On August 2, 2022, in Sydney, the renowned British chef Alastair Little passed suddenly at the age of 72. He became well-known in the 1980s for both his infamous Soho eatery and his appearances on British television.
Little’s death’s cause is still unknown, and no specifics about his funeral have been made public.
Everything known about Alastair Little
Alastair Little’s mother and grandmother were both well-known chefs, while his father served in the British navy. He began attending a boarding school when he was 11 years old and then attended Downing College in Cambridge to study social anthropology and archaeology. During his last year, Little lived in a former friary and cooked there.
He first joined a Soho film studio as a messenger with the intention of becoming a film editor. He started off as a waiter at Small’s in Knightsbridge before rising to the position of assistant manager.
When the Old Compton Wine Bar’s chef left in 1976, Little was hired as a replacement and kept the menu straightforward.
After that, he worked at a few more eateries before beginning to learn Italian cooking with the aid of Marcella Hazan’s Classic Italian Cookbook. He met Kirsten Pedersen and Mercedes Andre-Vega while working at 192, and in 1985, the three of them established Alastair Little on Frith Street in Soho.
Since the restaurant’s menu consisted solely of soup, salad, fresh fish, meat, and puddings, it was seen as being distinctive. There were no tablecloths and the food was altered twice daily. Customers received paper napkins, and the dining area could see into the kitchen. In 1995, the trio built a second eatery with the same name in Ladbroke Grove, West London.

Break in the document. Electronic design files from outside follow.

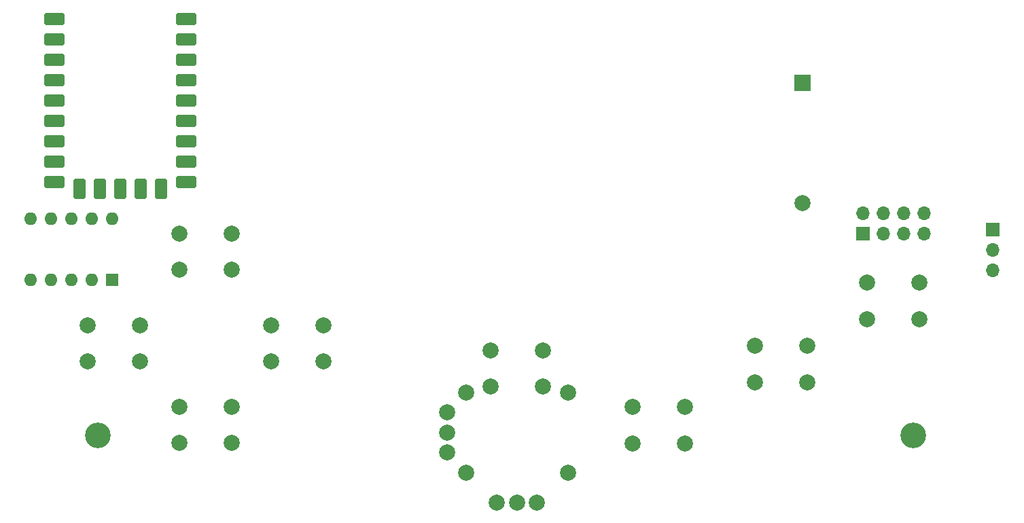
<source format=gbs>
G04 #@! TF.GenerationSoftware,KiCad,Pcbnew,(6.0.9)*
G04 #@! TF.CreationDate,2022-12-06T16:10:30-05:00*
G04 #@! TF.ProjectId,rf_controller_hw,72665f63-6f6e-4747-926f-6c6c65725f68,rev?*
G04 #@! TF.SameCoordinates,Original*
G04 #@! TF.FileFunction,Soldermask,Bot*
G04 #@! TF.FilePolarity,Negative*
%FSLAX46Y46*%
G04 Gerber Fmt 4.6, Leading zero omitted, Abs format (unit mm)*
G04 Created by KiCad (PCBNEW (6.0.9)) date 2022-12-06 16:10:30*
%MOMM*%
%LPD*%
G01*
G04 APERTURE LIST*
G04 Aperture macros list*
%AMRoundRect*
0 Rectangle with rounded corners*
0 $1 Rounding radius*
0 $2 $3 $4 $5 $6 $7 $8 $9 X,Y pos of 4 corners*
0 Add a 4 corners polygon primitive as box body*
4,1,4,$2,$3,$4,$5,$6,$7,$8,$9,$2,$3,0*
0 Add four circle primitives for the rounded corners*
1,1,$1+$1,$2,$3*
1,1,$1+$1,$4,$5*
1,1,$1+$1,$6,$7*
1,1,$1+$1,$8,$9*
0 Add four rect primitives between the rounded corners*
20,1,$1+$1,$2,$3,$4,$5,0*
20,1,$1+$1,$4,$5,$6,$7,0*
20,1,$1+$1,$6,$7,$8,$9,0*
20,1,$1+$1,$8,$9,$2,$3,0*%
G04 Aperture macros list end*
%ADD10RoundRect,0.400000X-0.900000X-0.400000X0.900000X-0.400000X0.900000X0.400000X-0.900000X0.400000X0*%
%ADD11RoundRect,0.400050X-0.899950X-0.400050X0.899950X-0.400050X0.899950X0.400050X-0.899950X0.400050X0*%
%ADD12RoundRect,0.400000X-0.400000X-0.900000X0.400000X-0.900000X0.400000X0.900000X-0.400000X0.900000X0*%
%ADD13RoundRect,0.393700X-0.393700X-0.906300X0.393700X-0.906300X0.393700X0.906300X-0.393700X0.906300X0*%
%ADD14C,2.000000*%
%ADD15C,3.200000*%
%ADD16R,1.700000X1.700000*%
%ADD17O,1.700000X1.700000*%
%ADD18C,1.998980*%
%ADD19R,2.000000X2.000000*%
%ADD20R,1.600000X1.600000*%
%ADD21O,1.600000X1.600000*%
G04 APERTURE END LIST*
D10*
X112551000Y-47169000D03*
X112551000Y-49709000D03*
X112551000Y-52249000D03*
X112551000Y-54789000D03*
X112551000Y-57329000D03*
D11*
X112551000Y-59869000D03*
X112551000Y-62409000D03*
X112551000Y-64949000D03*
X112551000Y-67489000D03*
D12*
X109411000Y-68299000D03*
D13*
X106871000Y-68299000D03*
X104331000Y-68299000D03*
X101791000Y-68299000D03*
X99251000Y-68299000D03*
D11*
X96111000Y-67489000D03*
X96111000Y-64949000D03*
X96111000Y-62409000D03*
X96111000Y-59869000D03*
X96111000Y-57329000D03*
X96111000Y-54789000D03*
X96111000Y-52249000D03*
X96111000Y-49709000D03*
X96111000Y-47169000D03*
D14*
X183440000Y-87920000D03*
X189940000Y-87920000D03*
X189940000Y-92420000D03*
X183440000Y-92420000D03*
D15*
X203200000Y-99060000D03*
D14*
X118260000Y-73914000D03*
X111760000Y-73914000D03*
X118260000Y-78414000D03*
X111760000Y-78414000D03*
X111760000Y-95504000D03*
X118260000Y-95504000D03*
X111760000Y-100004000D03*
X118260000Y-100004000D03*
X100330000Y-85344000D03*
X106830000Y-85344000D03*
X100330000Y-89844000D03*
X106830000Y-89844000D03*
X197410000Y-80046000D03*
X203910000Y-80046000D03*
X203910000Y-84546000D03*
X197410000Y-84546000D03*
D16*
X213106000Y-73421000D03*
D17*
X213106000Y-75961000D03*
X213106000Y-78501000D03*
D16*
X196877000Y-73946500D03*
D17*
X196877000Y-71406500D03*
X199417000Y-73946500D03*
X199417000Y-71406500D03*
X201957000Y-73946500D03*
X201957000Y-71406500D03*
X204497000Y-73946500D03*
X204497000Y-71406500D03*
D14*
X160120095Y-103705670D03*
X160120095Y-93705670D03*
D18*
X150543895Y-92955670D03*
D14*
X147470095Y-103705670D03*
D18*
X150543895Y-88455670D03*
D14*
X147470095Y-93705670D03*
D18*
X157046295Y-92955670D03*
X157046295Y-88455670D03*
X145065095Y-101205030D03*
X145065095Y-98705670D03*
X145065095Y-96206310D03*
X156294455Y-107435670D03*
X153795095Y-107435670D03*
X151295735Y-107435670D03*
D14*
X123190000Y-85344000D03*
X129690000Y-85344000D03*
X123190000Y-89844000D03*
X129690000Y-89844000D03*
X168200000Y-95540000D03*
X174700000Y-95540000D03*
X174700000Y-100040000D03*
X168200000Y-100040000D03*
D15*
X101600000Y-99060000D03*
D19*
X189331000Y-55111000D03*
D14*
X189331000Y-70101000D03*
D20*
X103373000Y-79713500D03*
D21*
X100833000Y-79713500D03*
X98293000Y-79713500D03*
X95753000Y-79713500D03*
X93213000Y-79713500D03*
X93213000Y-72093500D03*
X95753000Y-72093500D03*
X98293000Y-72093500D03*
X100833000Y-72093500D03*
X103373000Y-72093500D03*
M02*

</source>
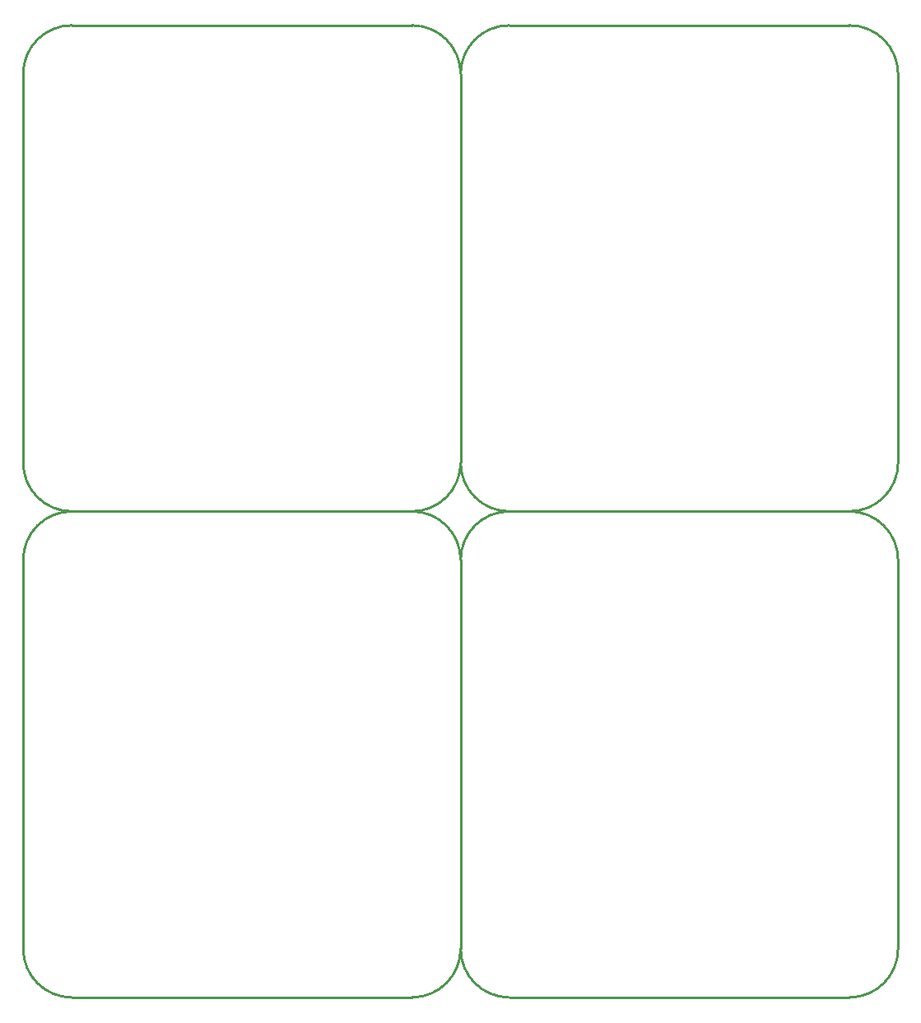
<source format=gm1>
G04*
G04 #@! TF.GenerationSoftware,Altium Limited,Altium Designer,20.2.3 (150)*
G04*
G04 Layer_Color=16711935*
%FSLAX44Y44*%
%MOMM*%
G71*
G04*
G04 #@! TF.SameCoordinates,C1CC25AD-0FF3-43E4-BDA3-AC1D03E08D52*
G04*
G04*
G04 #@! TF.FilePolarity,Positive*
G04*
G01*
G75*
%ADD31C,0.2540*%
%ADD39C,0.2540*%
D31*
X50000Y1000000D02*
G03*
X0Y950000I0J-50000D01*
G01*
X450000D02*
G03*
X400000Y1000000I-50000J0D01*
G01*
X0Y550000D02*
G03*
X50000Y500000I50000J0D01*
G01*
X500000Y1000000D02*
G03*
X450000Y950000I0J-50000D01*
G01*
X900000D02*
G03*
X850000Y1000000I-50000J0D01*
G01*
Y500000D02*
G03*
X900000Y550000I0J50000D01*
G01*
Y450000D02*
G03*
X850000Y500000I-50000J0D01*
G01*
Y0D02*
G03*
X900000Y50000I0J50000D01*
G01*
X450000D02*
G03*
X500000Y0I50000J0D01*
G01*
X50000Y500000D02*
G03*
X0Y450000I0J-50000D01*
G01*
X400000Y0D02*
G03*
X450000Y50000I0J50000D01*
G01*
X0D02*
G03*
X50000Y0I50000J0D01*
G01*
X900000Y50000D02*
Y450000D01*
X0Y550000D02*
Y950000D01*
X50000Y1000000D02*
X400000D01*
X900000Y550000D02*
Y950000D01*
X500000Y1000000D02*
X850000D01*
X500000Y0D02*
X850000D01*
X0Y50000D02*
Y450000D01*
X50000Y500000D02*
X400000D01*
X50000Y0D02*
X400000D01*
X0Y50000D02*
G03*
X50000Y0I50000J0D01*
G01*
X400000D02*
G03*
X450000Y50000I0J50000D01*
G01*
Y450000D02*
G03*
X400000Y500000I-50000J0D01*
G01*
X50000D02*
G03*
X0Y450000I0J-50000D01*
G01*
X50000Y0D02*
X400000D01*
X50000Y500000D02*
X400000D01*
X450000Y50000D02*
Y450000D01*
X0Y50000D02*
Y450000D01*
X450000Y50000D02*
G03*
X500000Y0I50000J0D01*
G01*
X850000D02*
G03*
X900000Y50000I0J50000D01*
G01*
Y450000D02*
G03*
X850000Y500000I-50000J0D01*
G01*
X500000D02*
G03*
X450000Y450000I0J-50000D01*
G01*
X500000Y0D02*
X850000D01*
X500000Y500000D02*
X850000D01*
X900000Y50000D02*
Y450000D01*
X450000Y50000D02*
Y450000D01*
X0Y550000D02*
G03*
X50000Y500000I50000J0D01*
G01*
X400000D02*
G03*
X450000Y550000I0J50000D01*
G01*
Y950000D02*
G03*
X400000Y1000000I-50000J0D01*
G01*
X50000D02*
G03*
X0Y950000I0J-50000D01*
G01*
X50000Y500000D02*
X400000D01*
X50000Y1000000D02*
X400000D01*
X450000Y550000D02*
Y950000D01*
X0Y550000D02*
Y950000D01*
X450000Y550000D02*
G03*
X500000Y500000I50000J0D01*
G01*
X850000D02*
G03*
X900000Y550000I0J50000D01*
G01*
Y950000D02*
G03*
X850000Y1000000I-50000J0D01*
G01*
X500000D02*
G03*
X450000Y950000I0J-50000D01*
G01*
X500000Y500000D02*
X850000D01*
X500000Y1000000D02*
X850000D01*
X900000Y550000D02*
Y950000D01*
X450000Y550000D02*
Y950000D01*
X50000Y1000000D02*
G03*
X0Y950000I0J-50000D01*
G01*
X450000D02*
G03*
X400000Y1000000I-50000J0D01*
G01*
X0Y550000D02*
G03*
X50000Y500000I50000J0D01*
G01*
X500000Y1000000D02*
G03*
X450000Y950000I0J-50000D01*
G01*
X900000D02*
G03*
X850000Y1000000I-50000J0D01*
G01*
Y500000D02*
G03*
X900000Y550000I0J50000D01*
G01*
Y450000D02*
G03*
X850000Y500000I-50000J0D01*
G01*
Y0D02*
G03*
X900000Y50000I0J50000D01*
G01*
X450000D02*
G03*
X500000Y0I50000J0D01*
G01*
X50000Y500000D02*
G03*
X0Y450000I0J-50000D01*
G01*
X400000Y0D02*
G03*
X450000Y50000I0J50000D01*
G01*
X0D02*
G03*
X50000Y0I50000J0D01*
G01*
X900000Y50000D02*
Y450000D01*
X0Y550000D02*
Y950000D01*
X50000Y1000000D02*
X400000D01*
X900000Y550000D02*
Y950000D01*
X500000Y1000000D02*
X850000D01*
X500000Y0D02*
X850000D01*
X0Y50000D02*
Y450000D01*
X50000Y500000D02*
X400000D01*
X50000Y0D02*
X400000D01*
X0Y50000D02*
G03*
X50000Y0I50000J0D01*
G01*
X400000D02*
G03*
X450000Y50000I0J50000D01*
G01*
Y450000D02*
G03*
X400000Y500000I-50000J0D01*
G01*
X50000D02*
G03*
X0Y450000I0J-50000D01*
G01*
X50000Y0D02*
X400000D01*
X50000Y500000D02*
X400000D01*
X450000Y50000D02*
Y450000D01*
X0Y50000D02*
Y450000D01*
X450000Y50000D02*
G03*
X500000Y0I50000J0D01*
G01*
X850000D02*
G03*
X900000Y50000I0J50000D01*
G01*
Y450000D02*
G03*
X850000Y500000I-50000J0D01*
G01*
X500000D02*
G03*
X450000Y450000I0J-50000D01*
G01*
X500000Y0D02*
X850000D01*
X500000Y500000D02*
X850000D01*
X900000Y50000D02*
Y450000D01*
X450000Y50000D02*
Y450000D01*
X0Y550000D02*
G03*
X50000Y500000I50000J0D01*
G01*
X400000D02*
G03*
X450000Y550000I0J50000D01*
G01*
Y950000D02*
G03*
X400000Y1000000I-50000J0D01*
G01*
X50000D02*
G03*
X0Y950000I0J-50000D01*
G01*
X50000Y500000D02*
X400000D01*
X50000Y1000000D02*
X400000D01*
X450000Y550000D02*
Y950000D01*
X0Y550000D02*
Y950000D01*
X450000Y550000D02*
G03*
X500000Y500000I50000J0D01*
G01*
X850000D02*
G03*
X900000Y550000I0J50000D01*
G01*
Y950000D02*
G03*
X850000Y1000000I-50000J0D01*
G01*
X500000D02*
G03*
X450000Y950000I0J-50000D01*
G01*
X500000Y500000D02*
X850000D01*
X500000Y1000000D02*
X850000D01*
X900000Y550000D02*
Y950000D01*
X450000Y550000D02*
Y950000D01*
D39*
X900000Y50000D02*
D03*
D03*
M02*

</source>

Alastair launched Tavola, a deli in Notting Hill, West London, after the partnership broke up in 2002. In 2017, he and his wife Sharon moved to Sydney where he opened a pop-up restaurant called Little Bistro. Little was also a co-owner of Et Al in Potts Point, a restaurant. In 2019, Little introduced a home delivery service by the name of ByAlastairLittle.
In addition to being a well-known chef, he also wrote for Noble Rot and The Guardian. Additionally, Little has made appearances on TV programs like Ready Steady Cook, Hot Chefs, and Masterchef.
His portrait was taken in 1998 by photographer Barry Madsen, and it is currently on display at the National Portrait Gallery in London.
Netizens pay tribute on Twitter
A number of chefs and writers have praised Alastair Little’s work throughout the years due to his faultless cooking abilities. People expressed their condolences on Twitter as soon as they learned of his passing.
It is obvious that the chef had an impact on many lives since people referred to him as one of the “trailblazing chefs” and because some people remembered when they had eaten at his restaurant.
In addition to his wife Sharon, Little is survived by one unidentified child.